━━━━━ Supplied data ━━━━━
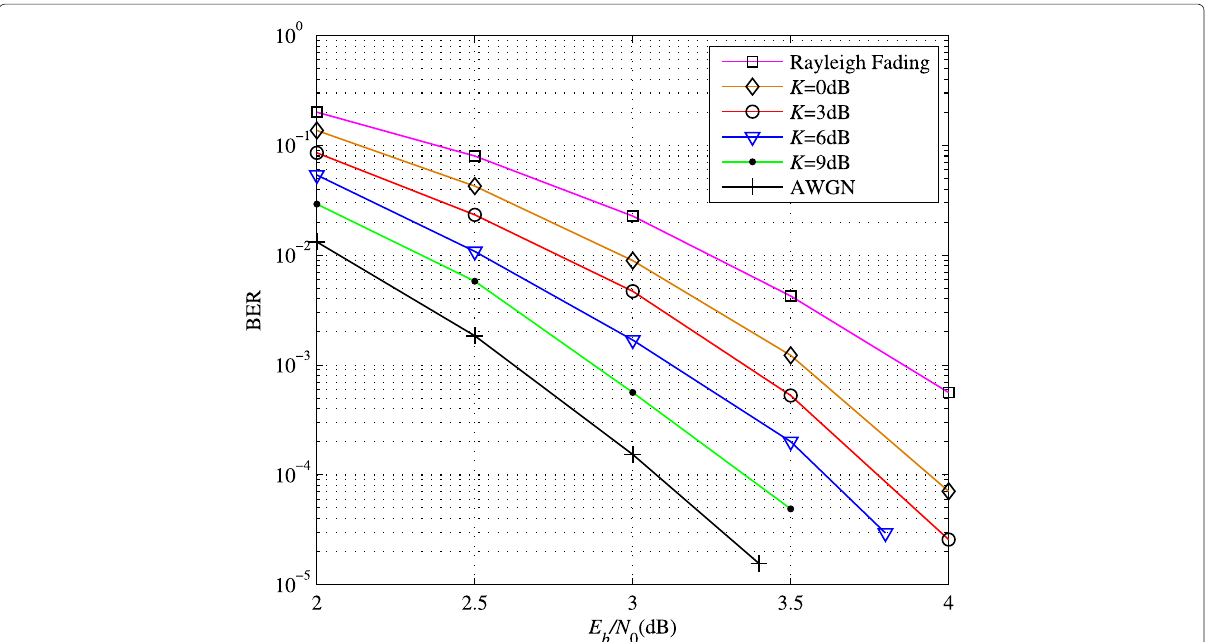
Fig. 3 BER performance of polar-coded STTD system corresponding to 2 × 1 MISO. The bit error rate performance of polar-coded STTD system with two transmit antennas and one receive antenna. The Rician K -factors are various, which include the positive infinity (AWGN) and negative infinity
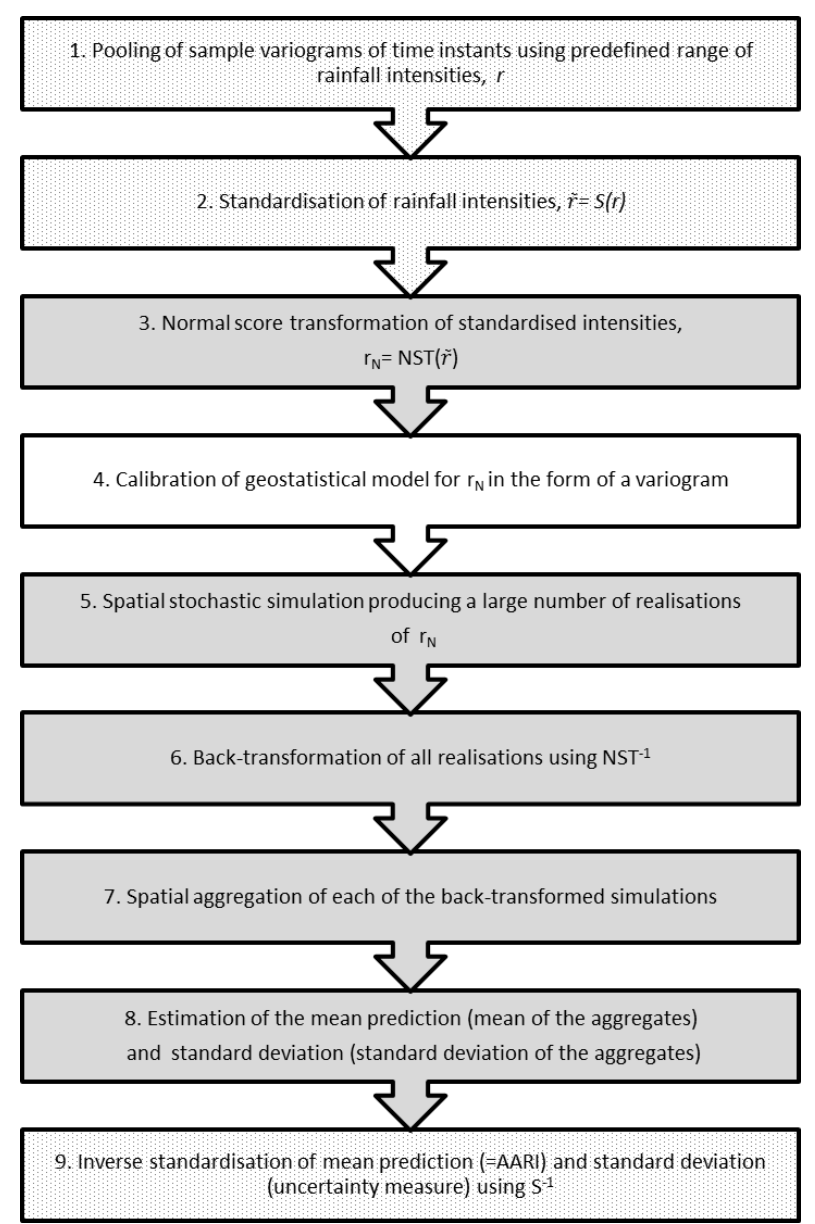
Figure 4. Step-by-step procedure developed in this study to predict AARI and associated level of uncertainty. Boxes highlighted in dots indicate the steps to resolve the problem of scarcity in measurement locations, grey boxes show the steps introduced to address non-normality of rainfall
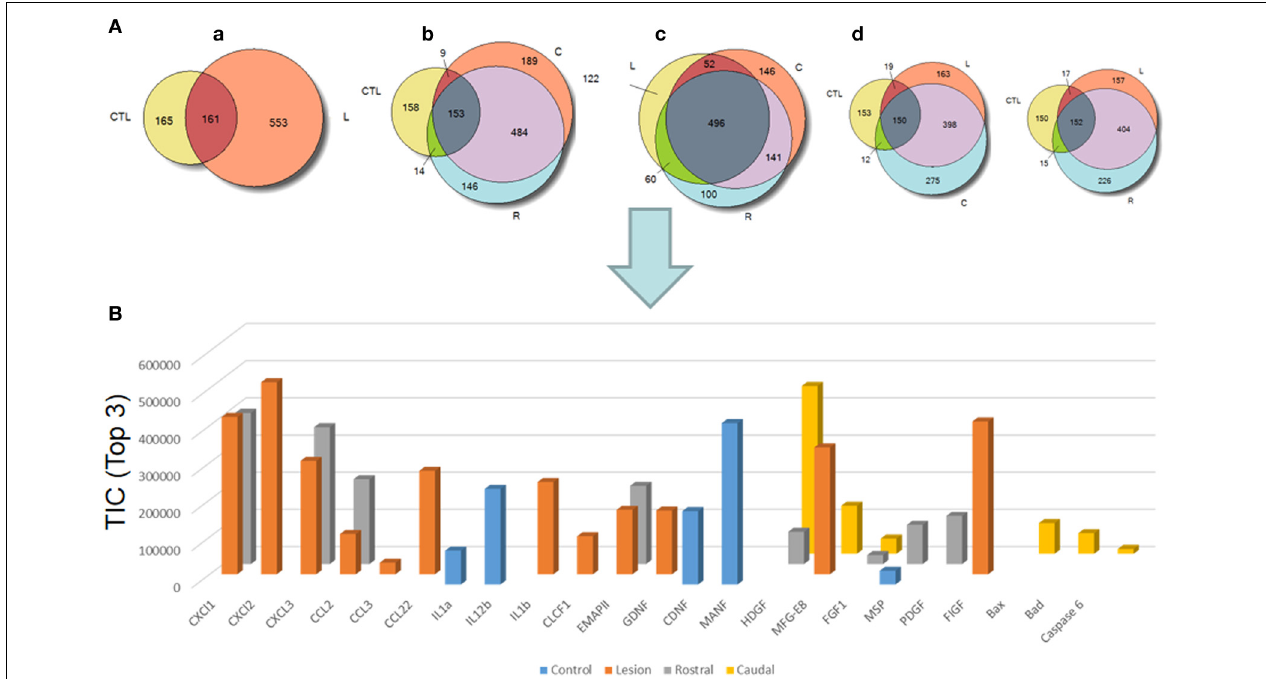
FIGURE 4 | (A) Venn diagram representations of the common identifications after shot-gun analyses between CM derived from rostral, caudal, lesion SCI segments and control spinal cord segments without lesion. (a) consists of a comparison between control (CTL) and lesion (L), (b) Control (CTL), Rostral (R) and Caudal (C), (c) lesion, rostral, caudal and (d) control, lesion, rostral or control, lesion, caudal (see Suppl. data 1–4). (B) Label–free quantification of immune modulators, neurotrophic, and growth factors and apoptotic molecules identified in control, rostral,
━━━━━
### [What the exercise asks]
Once the pictures are set aside, transcribe the remaining lines above exactly.

### [Answer to this task]
Fig. 3 BER performance of polar-coded STTD system corresponding to 2 × 1 MISO. The bit error rate performance of polar-coded STTD system with two transmit antennas and one receive antenna. The Rician K -factors are various, which include the positive infinity (AWGN) and negative infinity
Figure 4. Step-by-step procedure developed in this study to predict AARI and associated level of uncertainty. Boxes highlighted in dots indicate the steps to resolve the problem of scarcity in measurement locations, grey boxes show the steps introduced to address non-normality of rainfall
FIGURE 4 | (A) Venn diagram representations of the common identifications after shot-gun analyses between CM derived from rostral, caudal, lesion SCI segments and control spinal cord segments without lesion. (a) consists of a comparison between control (CTL) and lesion (L), (b) Control (CTL), Rostral (R) and Caudal (C), (c) lesion, rostral, caudal and (d) control, lesion, rostral or control, lesion, caudal (see Suppl. data 1–4). (B) Label–free quantification of immune modulators, neurotrophic, and growth factors and apoptotic molecules identified in control, rostral,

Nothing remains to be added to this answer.